Brontë describe con espeluznante detalle la forma en que la enfermedad diezma la escuela y al final, Jane es una sobreviviente imprevisible de una tragedia que nadie conocerá. “Pero no hasta que su virulencia y el número de sus víctimas llamaron la atención del público en la escuela. Se investigó el origen del flagelo y poco a poco salieron a la luz varios hechos que despertaron la indignación pública en un alto grado” cuenta Brontë a través de sus personajes. El dolor y el miedo son presencias inevitables, abrumadoras, destructoras de la moral, pero en especial, son parte de la manera en que Jane vive en medio de rigores y el asedio del miedo. “Con el tiempo, me convertí en la primera chica de la primera clase; luego fui investida con el cargo de maestra” Jane escapa a su destino a la manera que Charlotte quiso hacerlo, sin lograrlo. Y mientras la novela avanza — y el personaje se topa con el amor, una herencia inesperada y al final, la felicidad — es evidente que el centro real de la narración es la muerte, lo inevitable y el terror del olvido, todo en medio de un clima desgarrador de miseria. Algo que Brontë muestra a través de una imagen desgarradora de la tumba de Helen Burns, un recuerdo fragmentado en la mente de Jane. “Durante quince años después de su muerte … solo estuvo cubierto por un montículo de hierba; pero ahora una tablilla de mármol gris marca el lugar, inscrito con su nombre”. Al final, Jane escapa a la muerte y a la pobreza, algo que Brontë intentó a través de su obra y logró solo a medias.

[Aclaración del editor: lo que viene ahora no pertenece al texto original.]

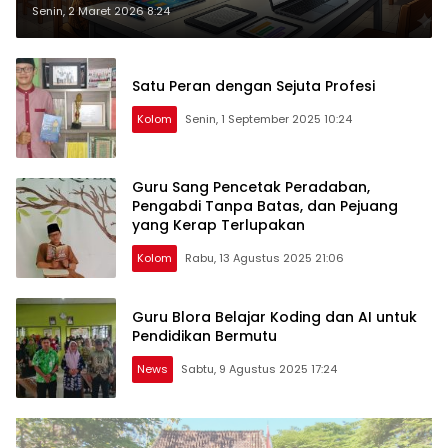
Senin, 2 Maret 2026 8:24
Satu Peran dengan Sejuta Profesi
Kolom
Senin, 1 September 2025 10:24
Guru Sang Pencetak Peradaban,
Pengabdi Tanpa Batas, dan Pejuang
yang Kerap Terlupakan
Kolom
Rabu, 13 Agustus 2025 21:06
Guru Blora Belajar Koding dan AI untuk
Pendidikan Bermutu
News
Sabtu, 9 Agustus 2025 17:24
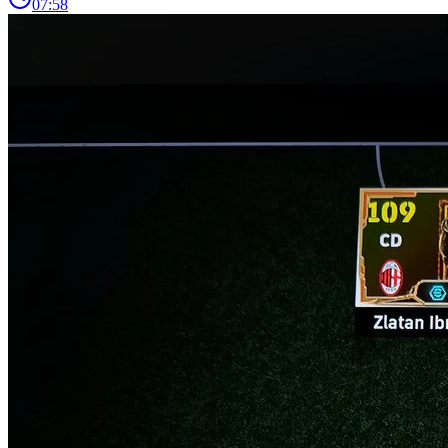
07:58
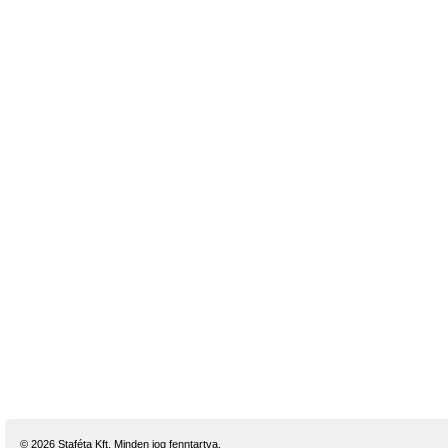
© 2026 Staféta Kft. Minden jog fenntartva.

Charles Dickens estuvo convencido que escribir era una forma de “rescatar la esperanza”, Mary Shelley de “encontrar sentido a la oscuridad” mientras que Charlotte Brontë insistió en que las palabras “podrían obrar deslucidos prodigios”. Cada uno de ellos narró el tiempo en que vivió de una manera por completo distinta, pero a la vez, completo esa mirada al tiempo y a la permanencia de la memoria que aun subsiste y aun sigue siendo importante. De nuevo, la escritura como espacio único en medio de las sombras, una versión de la identidad colectiva que sobrepasa cualquier frontera y que brinda sentido a la vida, más allá de sus horrores y dolores. Una forma de libertad.